Final Project Proposal: Rethinking Film Genre Classification

Author

Tony and Mark

Published

April 20, 2025

github

1 Project Overview

This project investigates whether traditional film genres accurately reflect how movies are created and described. By combining network science and natural language processing, we will analyze collaboration patterns and narrative themes across thousands of films. Using structured data from IMDb and plot summaries from the OMDb API, we aim to build a more data-driven and nuanced taxonomy of film genres that captures the complexity of modern filmmaking.

2 Research Questions

  • Do traditional film genres align with clusters formed by collaboration networks and narrative similarity?

  • Can we detect hidden sub-genres within broad categories like “War” and “Romance” using computational analysis?

  • How have genre boundaries shifted since 2000, and what new categories might better reflect today’s films?

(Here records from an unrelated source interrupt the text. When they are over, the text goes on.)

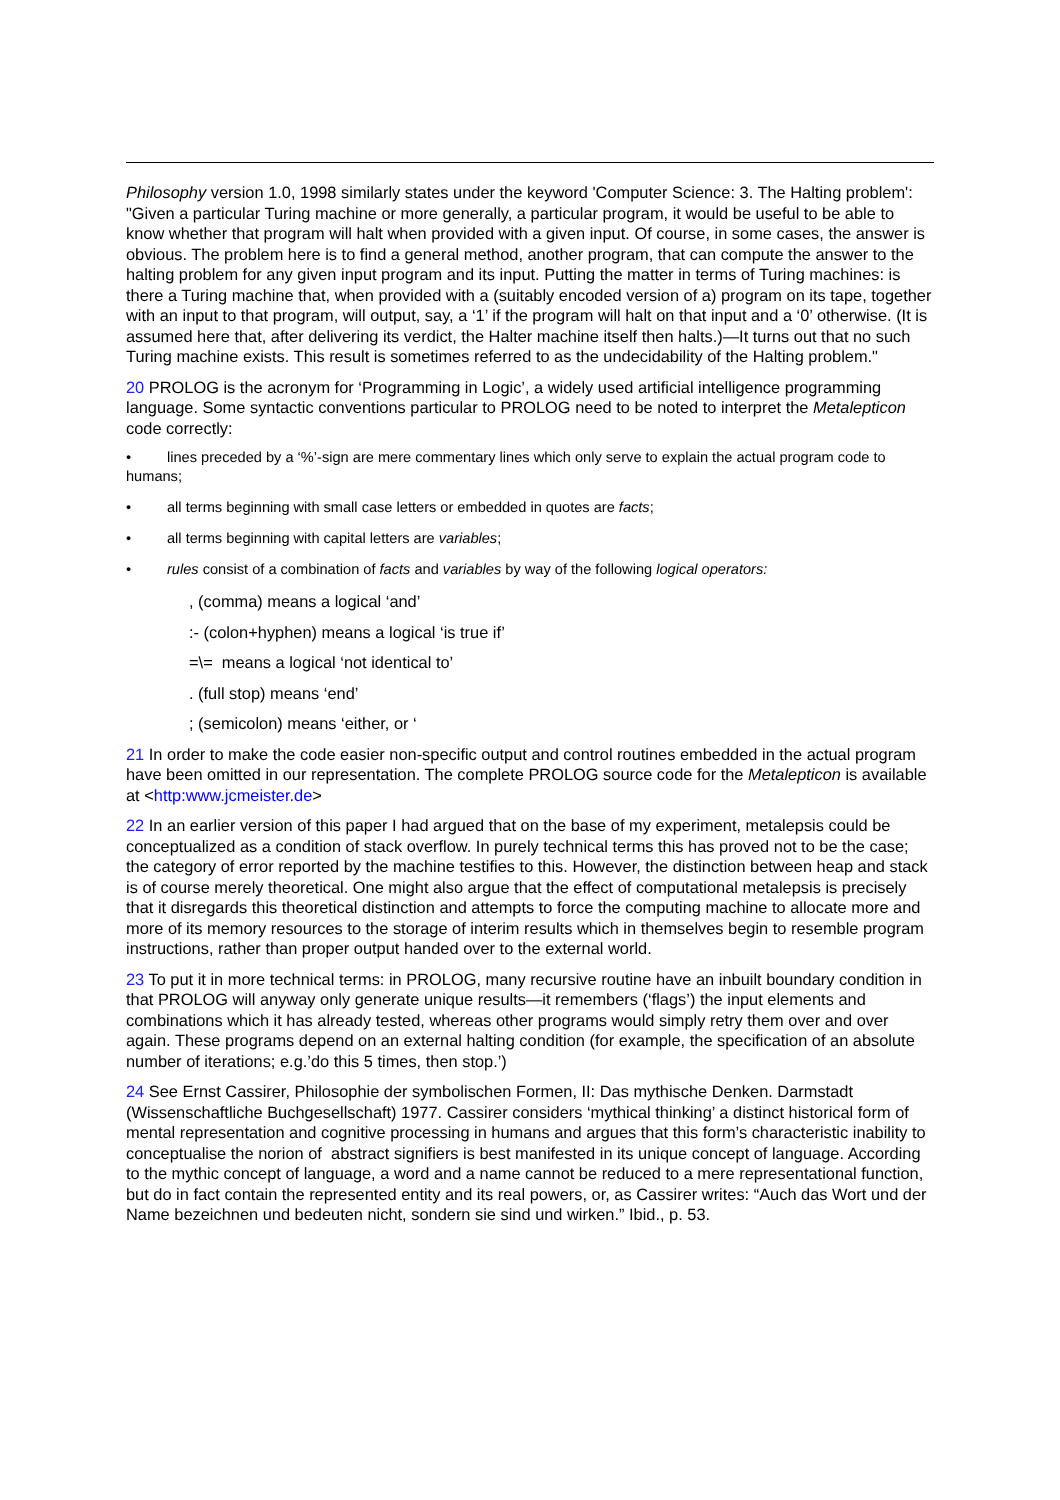Philosophy version 1.0, 1998 similarly states under the keyword 'Computer Science: 3. The Halting problem': "Given a particular Turing machine or more generally, a particular program, it would be useful to be able to know whether that program will halt when provided with a given input. Of course, in some cases, the answer is obvious. The problem here is to find a general method, another program, that can compute the answer to the halting problem for any given input program and its input. Putting the matter in terms of Turing machines: is there a Turing machine that, when provided with a (suitably encoded version of a) program on its tape, together with an input to that program, will output, say, a ‘1’ if the program will halt on that input and a ‘0’ otherwise. (It is assumed here that, after delivering its verdict, the Halter machine itself then halts.)—It turns out that no such Turing machine exists. This result is sometimes referred to as the undecidability of the Halting problem."
20 PROLOG is the acronym for ‘Programming in Logic’, a widely used artificial intelligence programming language. Some syntactic conventions particular to PROLOG need to be noted to interpret the Metalepticon code correctly:
• lines preceded by a ‘%’-sign are mere commentary lines which only serve to explain the actual program code to humans;
• all terms beginning with small case letters or embedded in quotes are facts;
• all terms beginning with capital letters are variables;
• rules consist of a combination of facts and variables by way of the following logical operators:
, (comma) means a logical ‘and’
:- (colon+hyphen) means a logical ‘is true if’
=\= means a logical ‘not identical to’
. (full stop) means ‘end’
; (semicolon) means ‘either, or ‘
21 In order to make the code easier non-specific output and control routines embedded in the actual program have been omitted in our representation. The complete PROLOG source code for the Metalepticon is available at <http:www.jcmeister.de>
22 In an earlier version of this paper I had argued that on the base of my experiment, metalepsis could be conceptualized as a condition of stack overflow. In purely technical terms this has proved not to be the case; the category of error reported by the machine testifies to this. However, the distinction between heap and stack is of course merely theoretical. One might also argue that the effect of computational metalepsis is precisely that it disregards this theoretical distinction and attempts to force the computing machine to allocate more and more of its memory resources to the storage of interim results which in themselves begin to resemble program instructions, rather than proper output handed over to the external world.
23 To put it in more technical terms: in PROLOG, many recursive routine have an inbuilt boundary condition in that PROLOG will anyway only generate unique results—it remembers (‘flags’) the input elements and combinations which it has already tested, whereas other programs would simply retry them over and over again. These programs depend on an external halting condition (for example, the specification of an absolute number of iterations; e.g.’do this 5 times, then stop.’)
24 See Ernst Cassirer, Philosophie der symbolischen Formen, II: Das mythische Denken. Darmstadt (Wissenschaftliche Buchgesellschaft) 1977. Cassirer considers ‘mythical thinking’ a distinct historical form of mental representation and cognitive processing in humans and argues that this form’s characteristic inability to conceptualise the norion of abstract signifiers is best manifested in its unique concept of language. According to the mythic concept of language, a word and a name cannot be reduced to a mere representational function, but do in fact contain the represented entity and its real powers, or, as Cassirer writes: “Auch das Wort und der Name bezeichnen und bedeuten nicht, sondern sie sind und wirken.” Ibid., p. 53.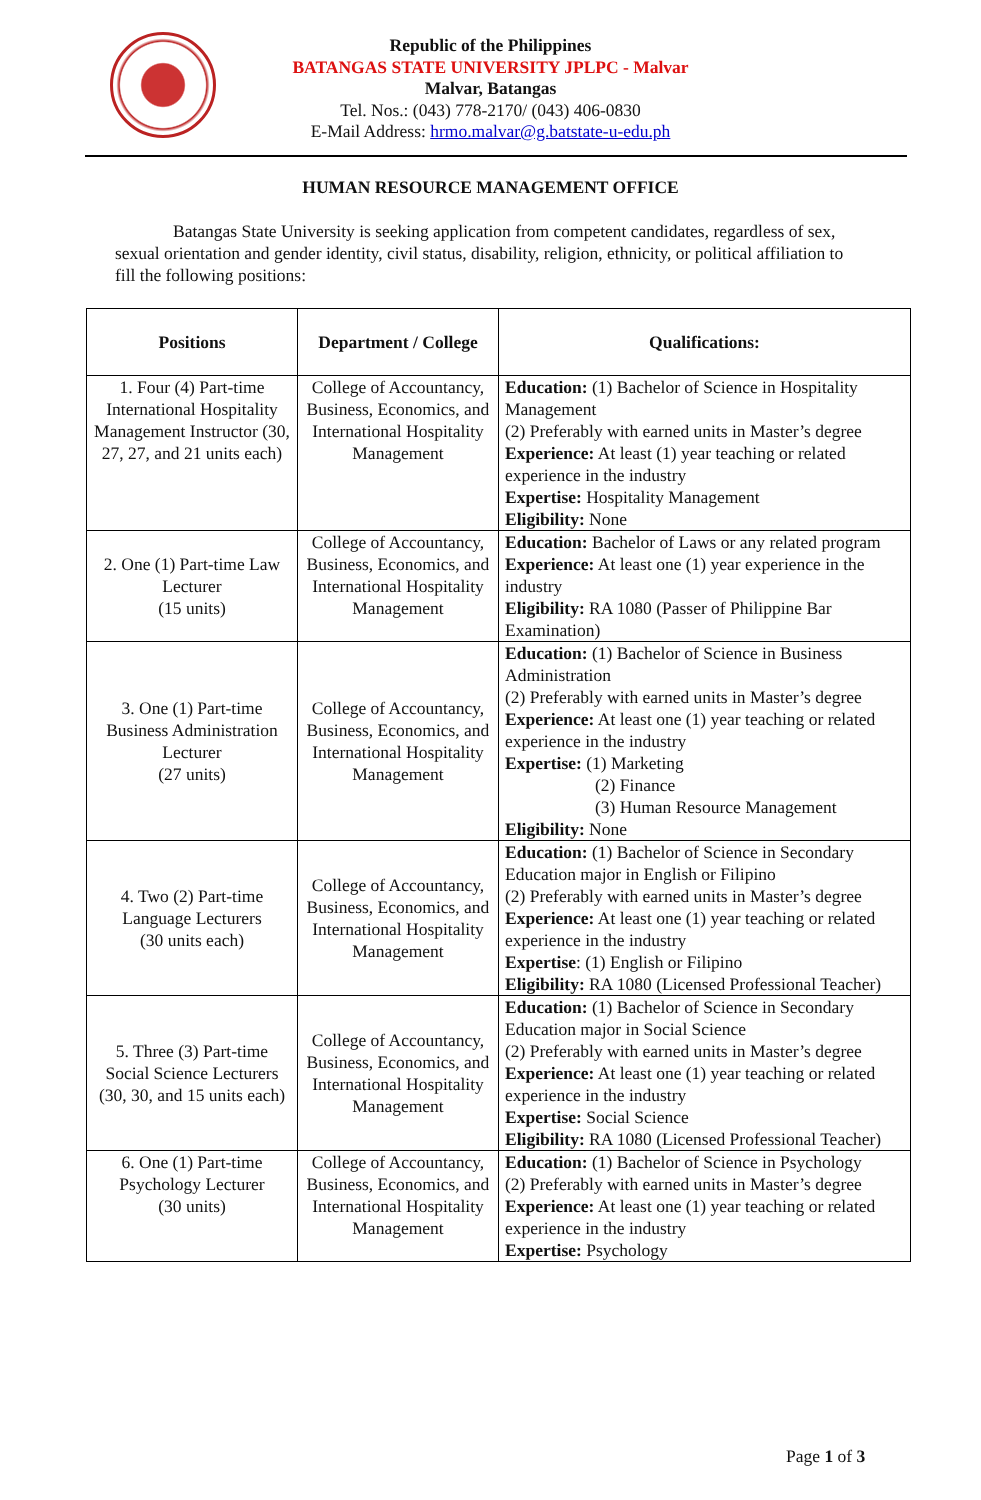Republic of the Philippines
BATANGAS STATE UNIVERSITY JPLPC - Malvar
Malvar, Batangas
Tel. Nos.: (043) 778-2170/ (043) 406-0830
E-Mail Address: hrmo.malvar@g.batstate-u-edu.ph
HUMAN RESOURCE MANAGEMENT OFFICE
Batangas State University is seeking application from competent candidates, regardless of sex, sexual orientation and gender identity, civil status, disability, religion, ethnicity, or political affiliation to fill the following positions:
| Positions | Department / College | Qualifications: |
| --- | --- | --- |
| 1. Four (4) Part-time International Hospitality Management Instructor (30, 27, 27, and 21 units each) | College of Accountancy, Business, Economics, and International Hospitality Management | Education: (1) Bachelor of Science in Hospitality Management (2) Preferably with earned units in Master’s degree Experience: At least (1) year teaching or related experience in the industry Expertise: Hospitality Management Eligibility: None |
| 2. One (1) Part-time Law Lecturer (15 units) | College of Accountancy, Business, Economics, and International Hospitality Management | Education: Bachelor of Laws or any related program Experience: At least one (1) year experience in the industry Eligibility: RA 1080 (Passer of Philippine Bar Examination) |
| 3. One (1) Part-time Business Administration Lecturer (27 units) | College of Accountancy, Business, Economics, and International Hospitality Management | Education: (1) Bachelor of Science in Business Administration (2) Preferably with earned units in Master’s degree Experience: At least one (1) year teaching or related experience in the industry Expertise: (1) Marketing (2) Finance (3) Human Resource Management Eligibility: None |
| 4. Two (2) Part-time Language Lecturers (30 units each) | College of Accountancy, Business, Economics, and International Hospitality Management | Education: (1) Bachelor of Science in Secondary Education major in English or Filipino (2) Preferably with earned units in Master’s degree Experience: At least one (1) year teaching or related experience in the industry Expertise : (1) English or Filipino Eligibility: RA 1080 (Licensed Professional Teacher) |
| 5. Three (3) Part-time Social Science Lecturers (30, 30, and 15 units each) | College of Accountancy, Business, Economics, and International Hospitality Management | Education: (1) Bachelor of Science in Secondary Education major in Social Science (2) Preferably with earned units in Master’s degree Experience: At least one (1) year teaching or related experience in the industry Expertise: Social Science Eligibility: RA 1080 (Licensed Professional Teacher) |
| 6. One (1) Part-time Psychology Lecturer (30 units) | College of Accountancy, Business, Economics, and International Hospitality Management | Education: (1) Bachelor of Science in Psychology (2) Preferably with earned units in Master’s degree Experience: At least one (1) year teaching or related experience in the industry Expertise: Psychology |
Page 1 of 3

  • What is the relationship between collaboration networks (director-actor-writer teams) and film themes?

3 Data Sources

  • Primary Dataset: IMDb non-commercial datasets including title.basics.tsv, title.crew.tsv, title.principals.tsv, name.basics.tsv, and title.ratings.tsv
  • Secondary Dataset: Plot summaries and additional metadata from the OMDb API
  • Scope: U.S. films released from 2000 to present with significant audience reception (>10,000 ratings)

4 Methodology

4.1 Network Analysis (NetworkX)

We will construct and analyze multiple types of networks:

  1. Collaboration Networks:
  • Nodes will represent directors, writers, and actors
  • Edges will indicate collaborations on specific films
  • We will apply community detection algorithms (e.g., Louvain or Label Propagation) to uncover professional clusters
  1. Film Similarity Networks:
  • Nodes will represent individual films
  • Edges will encode similarity based on overlapping cast or crew
  • Centrality measures (e.g., degree, betweenness) will highlight influential or bridging films within and across genres

4.2 Natural Language Processing (NLTK)

We will apply natural language processing (NLP) techniques to analyze plot summaries:

  1. Topic Modeling: Use Latent Dirichlet Allocation (LDA) to detect narrative themes across genres

  2. Sentiment Analysis: Apply tools like VADER or TextBlob to score emotional tone and visualize sentiment patterns by genre

  3. Terminology Analysis: Identify distinctive keywords and phrases that characterize different types of films

4.3 Integrated Analysis

  1. Compare network-based film communities with theme-based clusters from topic modeling
  2. Quantify divergence from IMDb genre labels using clustering metrics (e.g., Adjusted Rand Index)
  3. Create interactive visualizations (e.g., network graphs or genre maps) to illustrate relationships and hybrid categories

5 Expected Outcomes

  1. A revised, data-driven genre taxonomy that reveals:
  • Sub-genres hidden within broad categories
  • Cross-genre hybrids that resist traditional labels
  • New genre groupings emerging in 21st-century filmmaking
  1. Interactive tools for exploring genre networks and relationships

  2. Insights and recommendations for improving content tagging and discovery systems on streaming platforms

6 Significance

This project can enhance how content is organized, discovered, and recommended in the entertainment industry. A more accurate understanding of genres allows us to:

  • Improve the accuracy of recommendation algorithms
  • Support more effective audience targeting through better content tagging
  • Reveal emerging trends in storytelling and production
  • Offer deeper insights into audience preferences and evolving film styles

7 References

  1. IMDb Non-Commercial Datasets: https://developer.imdb.com/non-commercial-datasets/
  2. OMDb API Documentation: http://www.omdbapi.com/
  3. Wasserman, S., & Faust, K. (1994). Social Network Analysis: Methods and Applications.
  4. Blei, D. M., Ng, A. Y., & Jordan, M. I. (2003). Latent Dirichlet Allocation.
  5. Suen, C., Huang, S., Eksombatchai, C., Sosic, R., & Leskovec, J. (2018). NIPS: Automatic construction of movie recommenders via social network analysis.